叫什麽名字他并不在意,干脆就任别人这般叫下去。

等到病完全好了,他也萌生离意,提出这个想法时,醒来第一个见到的女人,停香道:“现在是天寒地冻的,你贸然出去也是找死,不如等到少班主回来再决定。”

略一思索,他觉得有理,就继续留在这里。

他从未见过众人口中的少班主,只是听闻说他是个出了名的风流种,戏班子里无人不对少班主当年从人贩子手中救下一个即将卖入青楼的女子的佚事津津乐道,与风流同为盛名的,还是他男子中罕见的标致相貌。

一直听戏班子的人说少班主多好看多俊俏,他不以为然,偶尔还能和停香打趣,说:“再漂亮,难道还能比女人好看吗?”

停香笑,回他:“少班主哪是可以和女人比的。
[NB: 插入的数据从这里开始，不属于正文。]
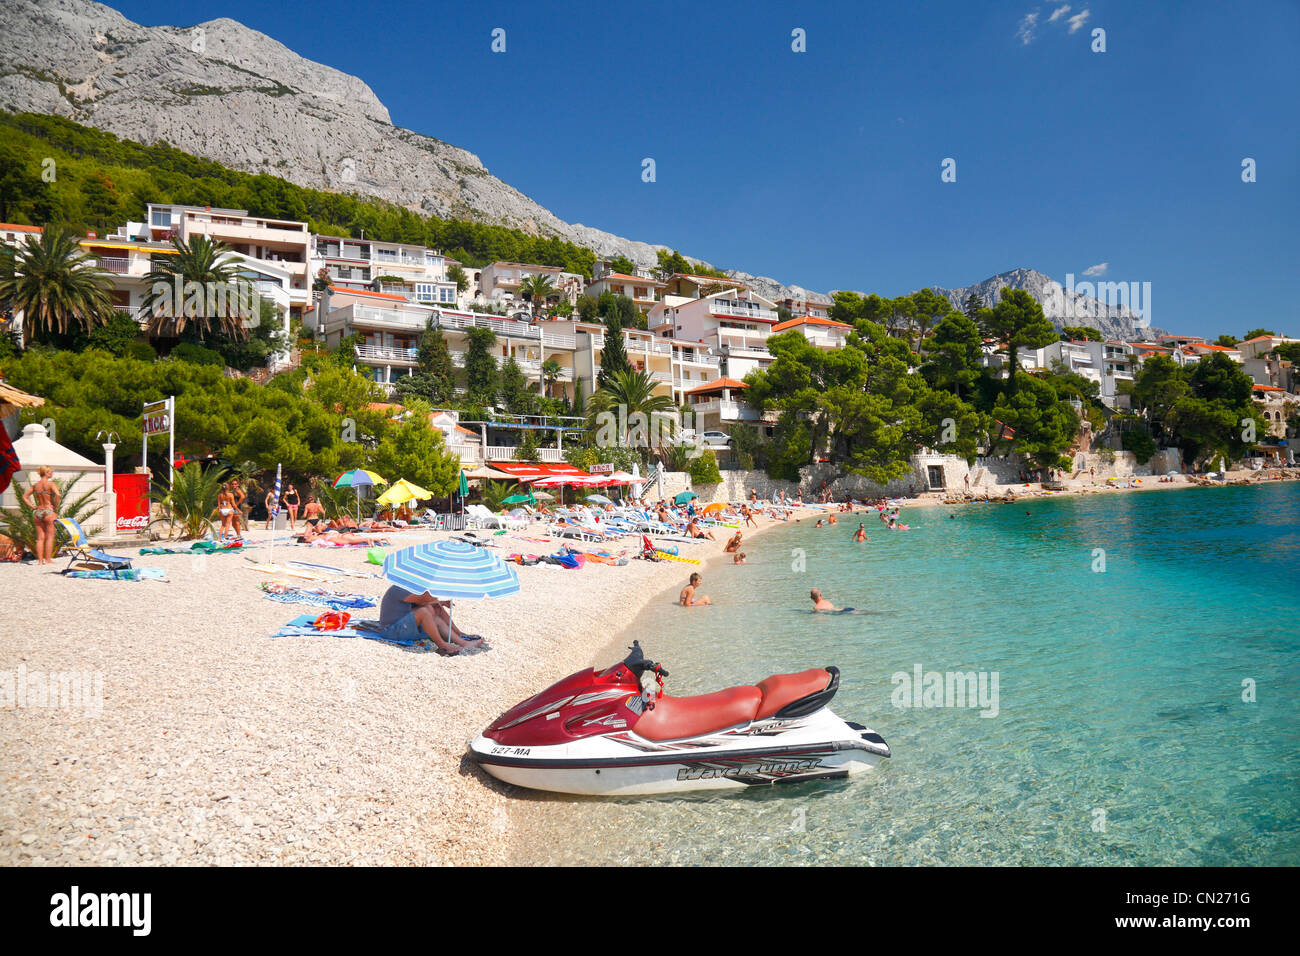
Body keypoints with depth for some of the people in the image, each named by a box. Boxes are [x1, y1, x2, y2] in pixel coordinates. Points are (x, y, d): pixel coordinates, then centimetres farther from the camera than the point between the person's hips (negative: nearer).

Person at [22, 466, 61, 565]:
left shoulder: (35, 485, 9)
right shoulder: (51, 484, -10)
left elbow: (25, 496, 15)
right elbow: (58, 495, -25)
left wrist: (33, 507, 11)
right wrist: (56, 507, -11)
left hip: (38, 512, 6)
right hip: (49, 512, -6)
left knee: (40, 538, 9)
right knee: (50, 537, 1)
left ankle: (40, 560, 10)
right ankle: (48, 560, 1)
”

没等他想明白这句话真正的意思,停香又道:“他可比女人好看多了。”

他哑然。

又是半个月过去,他正在中院里打水,忽听园子里喧闹起来,不少人嚷嚷著少班主回来了,接著就是杂乱的问候脚步声。

踢踢踏踏的响动渐渐近了,他下意识的朝院门望去。

其实在他心中已经勾勒出少班主的模样,无非是个秀气纤细的小白脸,他看过别人唱戏的样子,知道少班主擅长旦角,也就暗自认定对方是手无缚鸡之力的文弱书生。

还没看到人,就听一人道:“如兰,你把我带回来的东西放好,我现在去和父亲请安。”

他的注意全被那声音吸引过去,随後有柔柔的女声应了什麽,他没有听清楚。

在老家的时候,他曾经看过一户有钱人家的夫人小姐手上戴的玉镯子,润泽透亮,漂亮的很,刚才听到的声音,就和那些玉镯子的质地一样。柔和清朗的声线曳腔回调风流清丽,竟有几分雌雄莫辩的味道。

院子的大门被推开,外边的人就踏了进来。

在那人摘下头上的礼帽时,他手中的水桶也坠到井里去。